The rich young ruler turned away for ‘it is harder for a rich man to enter the kingdom of heaven than a camel through the eye of the needle.’ But it is not just the rich man. ‘When then can be saved?’ Jesus replies, ‘With man it is impossible, but with God all things are possible.’ What we cannot do, God has done in what Niebuhr called the ‘impossible possibility’. God has provided the innocent and pure lamb who makes possible our communion with God himself, the fulfillment of the promise to Abraham ‘God will provide.’ A sinful Jesus is adequate for those whose God is less than just, and those who believe that their own righteousness is enough.

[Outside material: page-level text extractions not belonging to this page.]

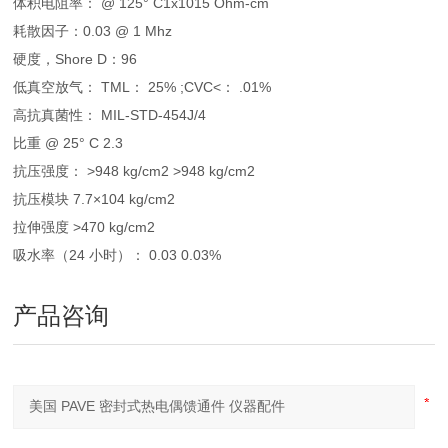
体积电阻率： @ 125° C1x1015 Ohm-cm
耗散因子：0.03 @ 1 Mhz
硬度，Shore D：96
低真空放气： TML： 25% ;CVC<： .01%
高抗真菌性： MIL-STD-454J/4
比重 @ 25° C 2.3
抗压强度： >948 kg/cm2 >948 kg/cm2
抗压模块 7.7×104 kg/cm2
拉伸强度 >470 kg/cm2
吸水率（24 小时）： 0.03 0.03%
产品咨询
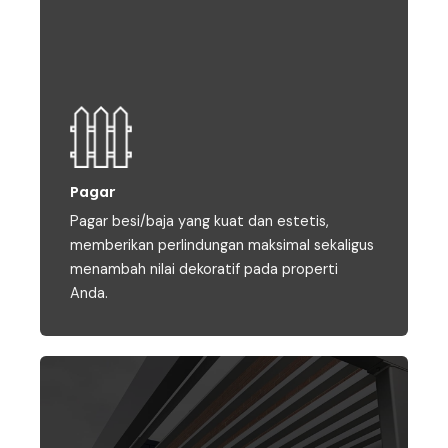
Pagar
Pagar besi/baja yang kuat dan estetis,
memberikan perlindungan maksimal sekaligus
menambah nilai dekoratif pada properti
Anda.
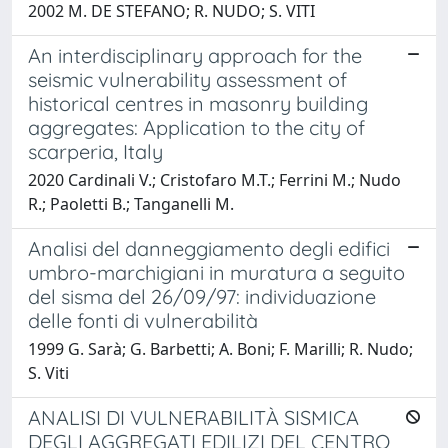
2002 M. DE STEFANO; R. NUDO; S. VITI
An interdisciplinary approach for the
seismic vulnerability assessment of
historical centres in masonry building
aggregates: Application to the city of
scarperia, Italy
2020 Cardinali V.; Cristofaro M.T.; Ferrini M.; Nudo
R.; Paoletti B.; Tanganelli M.
Analisi del danneggiamento degli edifici
umbro-marchigiani in muratura a seguito
del sisma del 26/09/97: individuazione
delle fonti di vulnerabilità
1999 G. Sarà; G. Barbetti; A. Boni; F. Marilli; R. Nudo;
S. Viti
ANALISI DI VULNERABILITÀ SISMICA
DEGLI AGGREGATI EDILIZI DEL CENTRO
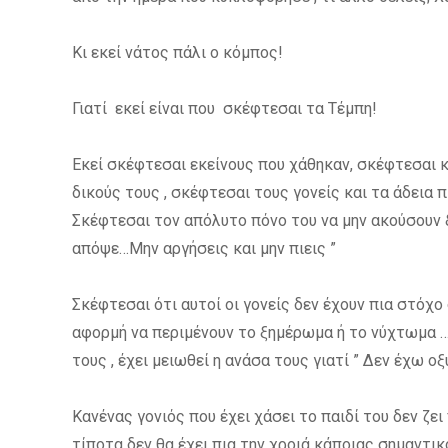
Κι εκεί νάτος πάλι ο κόμπος!
Γιατί εκεί είναι που σκέφτεσαι τα Τέμπη!
Εκεί σκέφτεσαι εκείνους που χάθηκαν, σκέφτεσαι κ
δικούς τους , σκέφτεσαι τους γονείς και τα άδεια 
Σκέφτεσαι τον απόλυτο πόνο του να μην ακούσουν 
απόψε…Μην αργήσεις και μην πιεις ”
Σκέφτεσαι ότι αυτοί οι γονείς δεν έχουν πια στόχο
αφορμή να περιμένουν το ξημέρωμα ή το νύχτωμα …έ
τους , έχει μειωθεί η ανάσα τους γιατί ” Δεν έχω οξ
Κανένας γονιός που έχει χάσει το παιδί του δεν ζει
τίποτα δεν θα έχει πια την χροιά κάποιας σημαντικ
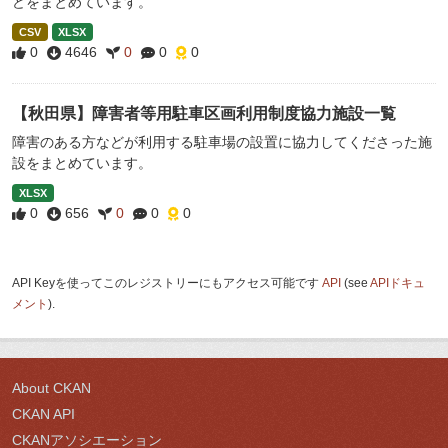
どをまとめています。
CSV
XLSX
0
4646
0
0
0
【秋田県】障害者等用駐車区画利用制度協力施設一覧
障害のある方などが利用する駐車場の設置に協力してくださった施
設をまとめています。
XLSX
0
656
0
0
0
API Keyを使ってこのレジストリーにもアクセス可能です
API
(see
APIドキュ
メント
).
About CKAN
CKAN API
CKANアソシエーション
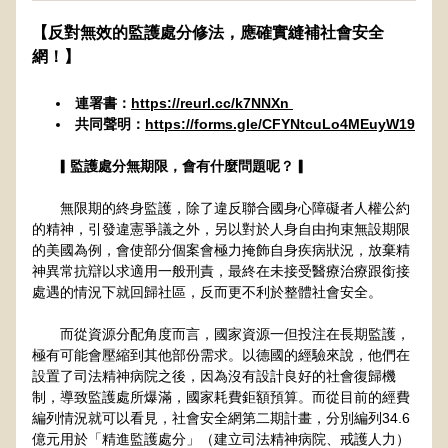
【反對無效的監護處分修法，應確實縫補社會安全
網！】
連署書：
https://reurl.cc/k7NNXn 
共同聲明：
https://forms.gle/CFYNtcuLo4MEuyW19
▎
監護處分無期限，會有什麼問題呢？▎
       無限期的終身監護，除了違反聯合國身心障礙者人權公約
的精神，引發違憲爭議之外，另以對於人身自由拘束無設期限
的美國為例，會使部分個案會極力掩飾自身疾病狀況，放棄精
神異常抗辯以求適用一般刑責，最終在未接受醫療治療跟銜接
處遇的情況下就回歸社區，反而更不利於整體社會安全。
       而從資源分配角度而言，國家資源一但投注在長期監護，
極有可能會壓縮到其他部份需求。以德國的經驗來說，他們在
設置了司法精神病院之後，因為沒有設計良好的社會復歸機
制，導致監護處所爆滿，國家耗費鉅額預算。而從目前的經費
編列情況就可以看見，社會安全網第二期計畫，分別編列34.6
億元用於「精進監護處分」（建立司法精神病院、戒護人力）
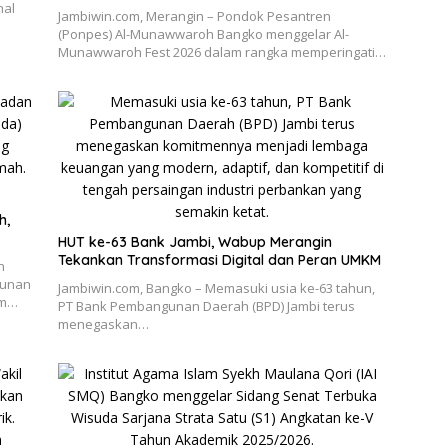
nal
Jambiwin.com, Merangin – Pondok Pesantren
(Ponpes) Al-Munawwaroh Bangko menggelar Al-
Munawwaroh Fest 2026 dalam rangka memperingati…
h,
HUT ke-63 Bank Jambi, Wabup Merangin
Tekankan Transformasi Digital dan Peran UMKM
n
gunan
Jambiwin.com, Bangko – Memasuki usia ke-63 tahun,
am…
PT Bank Pembangunan Daerah (BPD) Jambi terus
menegaskan…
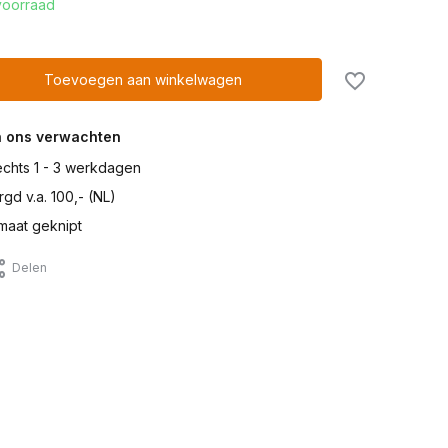
voorraad
Toevoegen aan winkelwagen
n ons verwachten
lechts 1 - 3 werkdagen
gd v.a. 100,- (NL)
maat geknipt
Delen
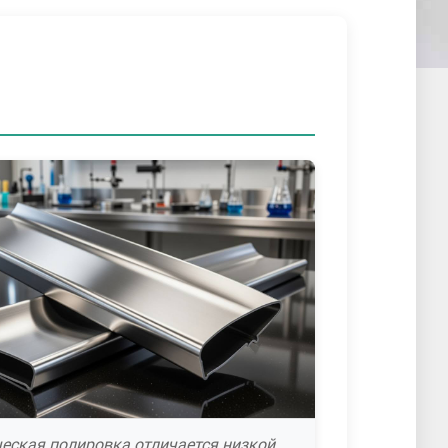
еская полировка отличается низкой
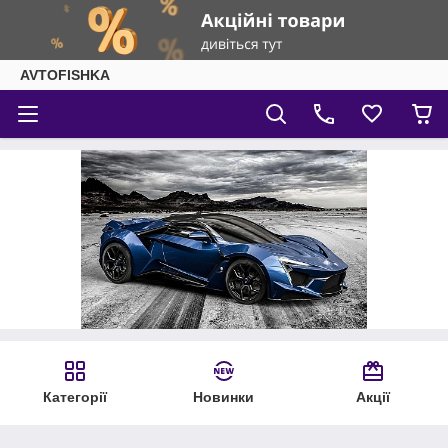
AVTOFISHKA
Категорії
Новинки
Акції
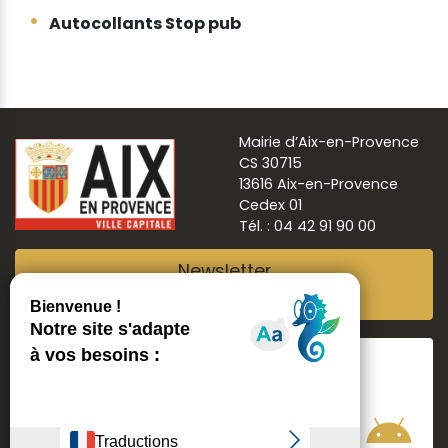
Autocollants Stop pub
Mairie d’Aix-en-Provence
CS 30715
13616 Aix-en-Provence
Cedex 01
Tél. : 04 42 91 90 00
Newsletter
Abonnez-vous
Suivre
Aix ma ville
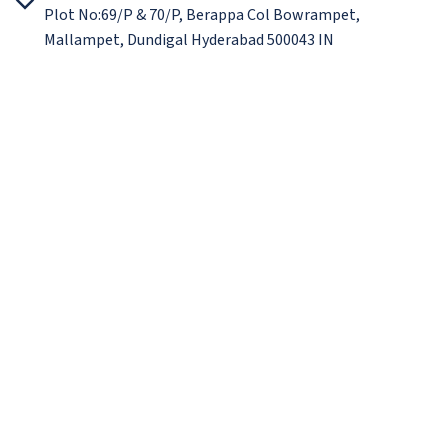
Plot No:69/P & 70/P, Berappa Col Bowrampet,
Mallampet, Dundigal Hyderabad 500043 IN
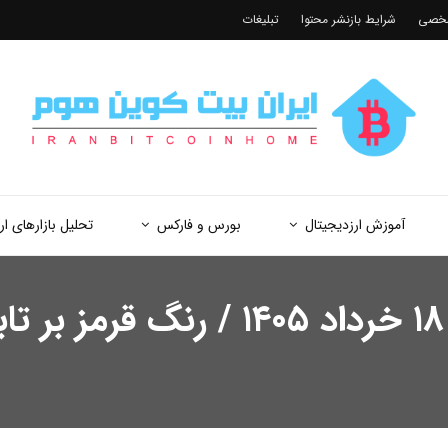
شخصی
شرایط بازنشر محتوا
تبلیغات
آموزش ارزدیجیتال
بورس و فارکس
تحلیل بازارهای ار
آخرین وضعیت بورس امروز ۱۸ خردا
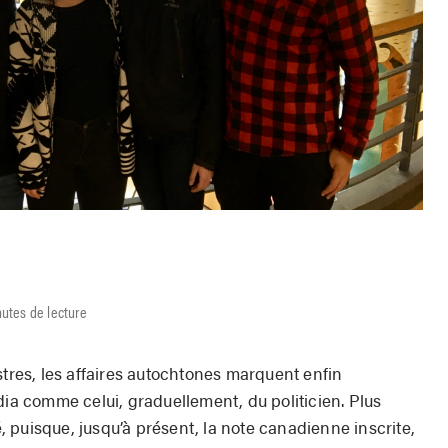
utes de lecture
stres, les affaires autochtones marquent enfin
dia comme celui, graduellement, du politicien. Plus
 puisque, jusqu’à présent, la note canadienne inscrite,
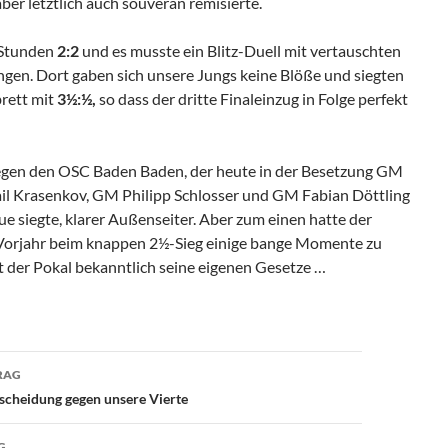
ber letztlich auch souverän remisierte.
 Stunden
2:2
und es musste ein Blitz-Duell mit vertauschten
ngen. Dort gaben sich unsere Jungs keine Blöße und siegten
rett mit
3½:½,
so dass der dritte Finaleinzug in Folge perfekt
gegen den OSC Baden Baden, der heute in der Besetzung GM
il Krasenkov, GM Philipp Schlosser und GM Fabian Döttling
e siegte, klarer Außenseiter. Aber zum einen hatte der
Vorjahr beim knappen 2½-Sieg einige bange Momente zu
 der Pokal bekanntlich seine eigenen Gesetze …
avigation
RAG
scheidung gegen unsere Vierte
G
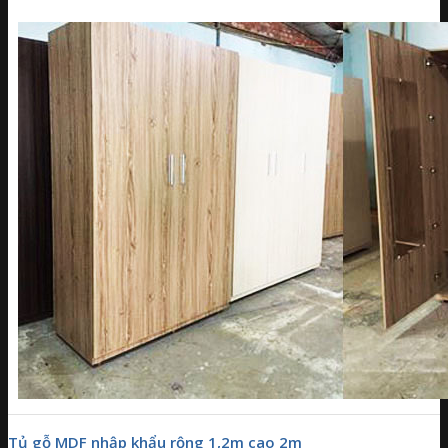
Tủ gỗ MDF nhập khẩu rộng 1,2m cao 2m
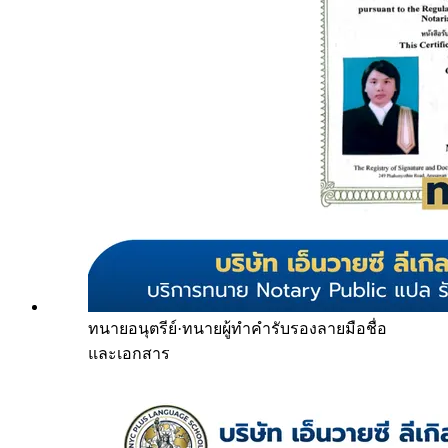
ทนายอนุตรีย์
·
ทนายผู้ทำคำรับรองลายมือชื่อ
และเอกสาร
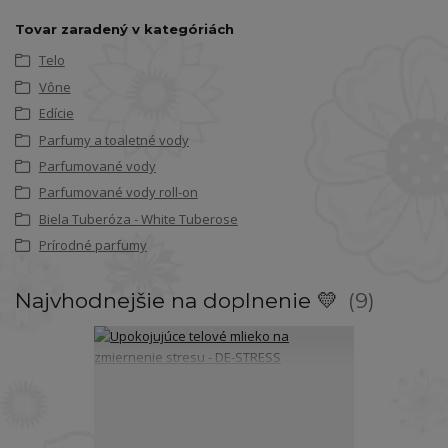
Tovar zaradený v kategóriách
Telo
Vône
Edície
Parfumy a toaletné vody
Parfumované vody
Parfumované vody roll-on
Biela Tuberóza - White Tuberose
Prírodné parfumy
Najvhodnejšie na doplnenie 💛
9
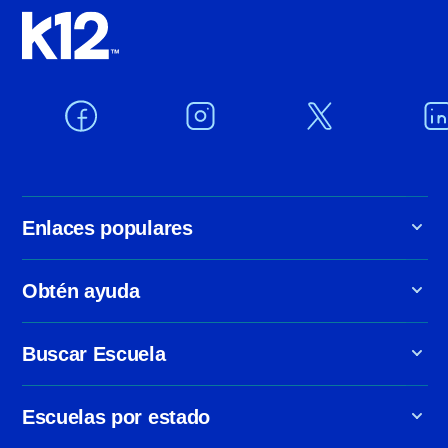
n
Enlaces populares
Obtén ayuda
Buscar Escuela
Escuelas por estado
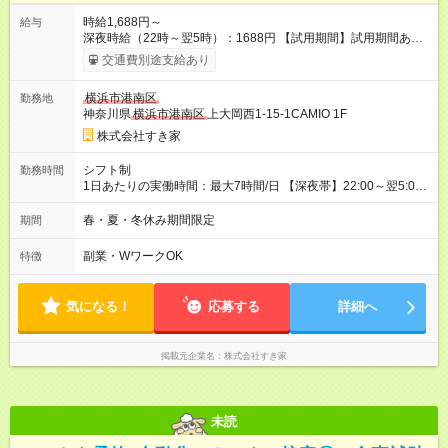
時給1,688円～
給与
深夜時給（22時～翌5時）：1688円 【試用期間】試用期間あり
試用期間の長さ：1ヶ月 雇用形態、給与は本採用時と同じです。
交通費別途支給あり
試用期間の実態は30日（※条件変更なし）ですが、切り上げで
一ヶ月とさせていただきます。 研修制度あり：15時間(研修中も
横浜市港南区
勤務地
同時給）
神奈川県
横浜市港南区
上大岡西1-15-1CAMIO 1F
株式会社すき家
シフト制
勤務時間
1日あたりの実働時間：最大7時間/日 【深夜帯】22:00～翌5:00
週2日～・1日2h～OK◎ ※22:00から翌5:00までは18歳以上の方
のみ勤務可能です（18歳未満の深夜業務禁止のため） ★深夜で
春・夏・冬休み期間限定
期間
も安心して働けます★ すき家では、ワンオペを禁止していま
す。 必ず、2名以上での勤務を行いますので、安心して働けま
副業・WワークOK
特徴
す。
気になる！
応募する
詳細へ
掲載元企業名
株式会社すき家
未読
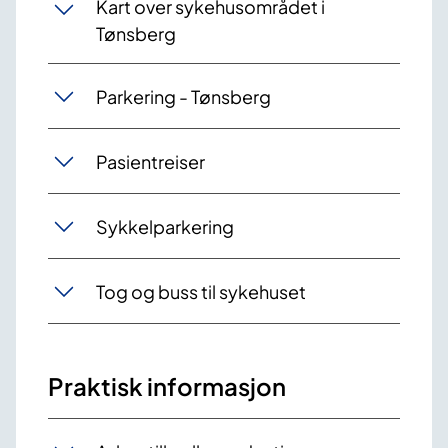
Kart over sykehusområdet i
Tønsberg
Parkering - Tønsberg
Pasientreiser
Sykkelparkering
Tog og buss til sykehuset
Praktisk informasjon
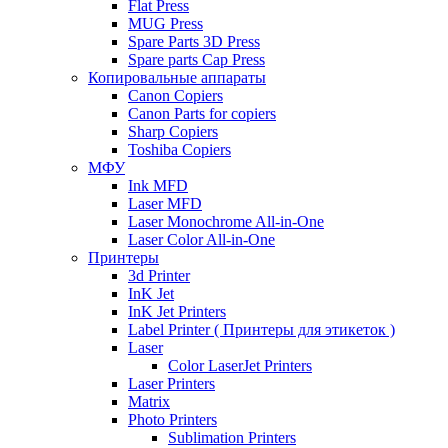
Flat Press
MUG Press
Spare Parts 3D Press
Spare parts Cap Press
Копировальные аппараты
Canon Copiers
Canon Parts for copiers
Sharp Copiers
Toshiba Copiers
МФУ
Ink MFD
Laser MFD
Laser Monochrome All-in-One
Laser Color All-in-One
Принтеры
3d Printer
InK Jet
InK Jet Printers
Label Printer ( Принтеры для этикеток )
Laser
Color LaserJet Printers
Laser Printers
Matrix
Photo Printers
Sublimation Printers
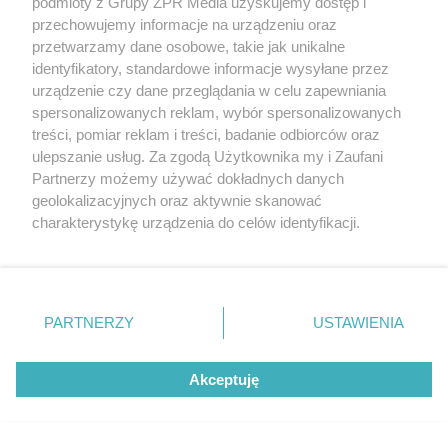
podmioty z Grupy ZPR Media uzyskujemy dostęp i
przechowujemy informacje na urządzeniu oraz
przetwarzamy dane osobowe, takie jak unikalne
identyfikatory, standardowe informacje wysyłane przez
PODCAST ESKI IŁAWA
urządzenie czy dane przeglądania w celu zapewniania
Mudslinger zagra na jednej scenie z
spersonalizowanych reklam, wybór spersonalizowanych
treści, pomiar reklam i treści, badanie odbiorców oraz
Pidżama Porno
ulepszanie usług. Za zgodą Użytkownika my i Zaufani
Partnerzy możemy używać dokładnych danych
geolokalizacyjnych oraz aktywnie skanować
charakterystykę urządzenia do celów identyfikacji.
Ponieważ cenimy Twoją prywatność, prosimy o zgodę na
korzystanie z tych technologii poprzez kliknięcie
„Akceptuję”. Zgoda jest dobrowolna i zawsze możesz ją
zmienić/wycofać klikając przycisk ustawień prywatności
PARTNERZY
USTAWIENIA
znajdujący się w lewym dolnym rogu strony
. Niektóre
rodzaje przetwarzania danych nie wymagają zgody
Z REGIONU
Akceptuję
użytkownika, ale masz prawo sprzeciwić się takiemu
Żelechów: Pożar przy stacji paliw.
przetwarzaniu. Preferencje będą miały zastosowanie tylko
na tej witrynie.
Kłęby czarnego dymu widać z wielu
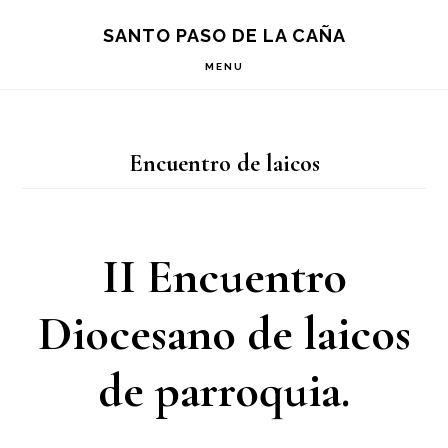
Saltar
Saltar
Saltar
S
SANTO PASO DE LA CAÑA
OF
a
al
a
C
MENU
la
contenido
la
navegación
principal
barra
Encuentro de laicos
principal
lateral
principal
II Encuentro
Diocesano de laicos
de parroquia.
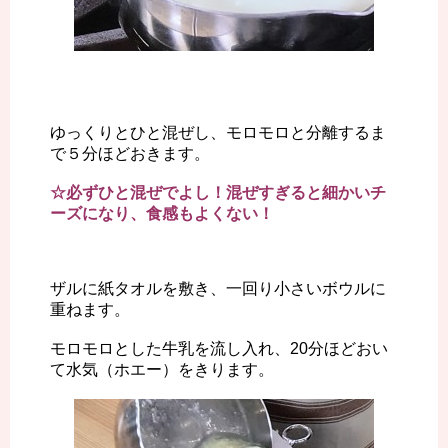
ゆっくりとひと混ぜし、モロモロと分離するま
で５分ほどおきます。
☆必ずひと混ぜでよし！混ぜすぎると細かいチ
ーズになり、食感もよくない！
ザルに紙タオルを敷き、一回り小さいボウルに
重ねます。
モロモロとした牛乳を流し入れ、20分ほどおい
て水気（ホエー）をきります。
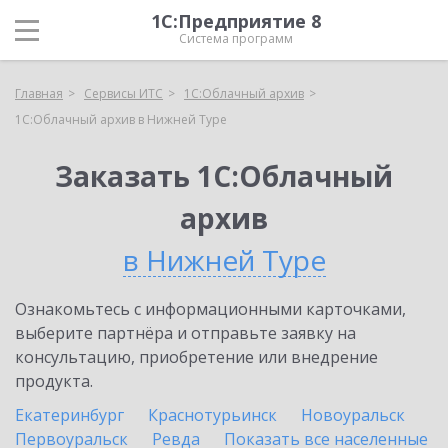
1С:Предприятие 8
Система программ
Главная
Сервисы ИТС
1С:Облачный архив
1С:Облачный архив в Нижней Туре
Заказать 1С:Облачный
архив
в Нижней Туре
Ознакомьтесь с информационными карточками,
выберите партнёра и отправьте заявку на
консультацию, приобретение или внедрение
продукта.
Екатеринбург
Краснотурьинск
Новоуральск
Первоуральск
Ревда
Показать все населенные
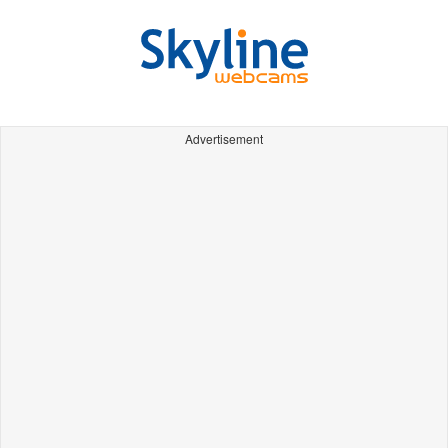
Advertisement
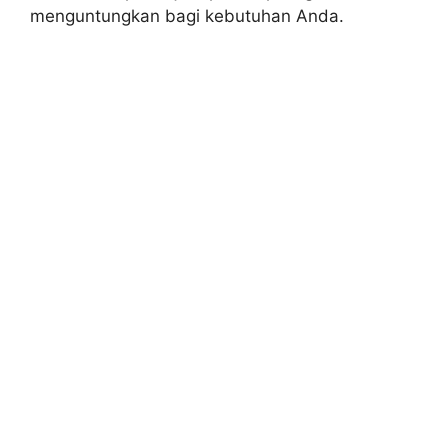
menguntungkan bagi kebutuhan Anda.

A sinful Jesus is a retrograde resolution that understands neither the intractable problem more the merciful solution. Contemporary lowered- market Phariseeism pays a heavy price to escape the test of God’s justice. It results in the absence of humility, irrelevance of mercy, obsolescence of forgiveness, reduction of justice, nurture in self-indulgence and ends in a religion of desperate attempts at self-satisfaction.

The Right Reverend C FitzSimons Allison is the former Bishop of South Carolina.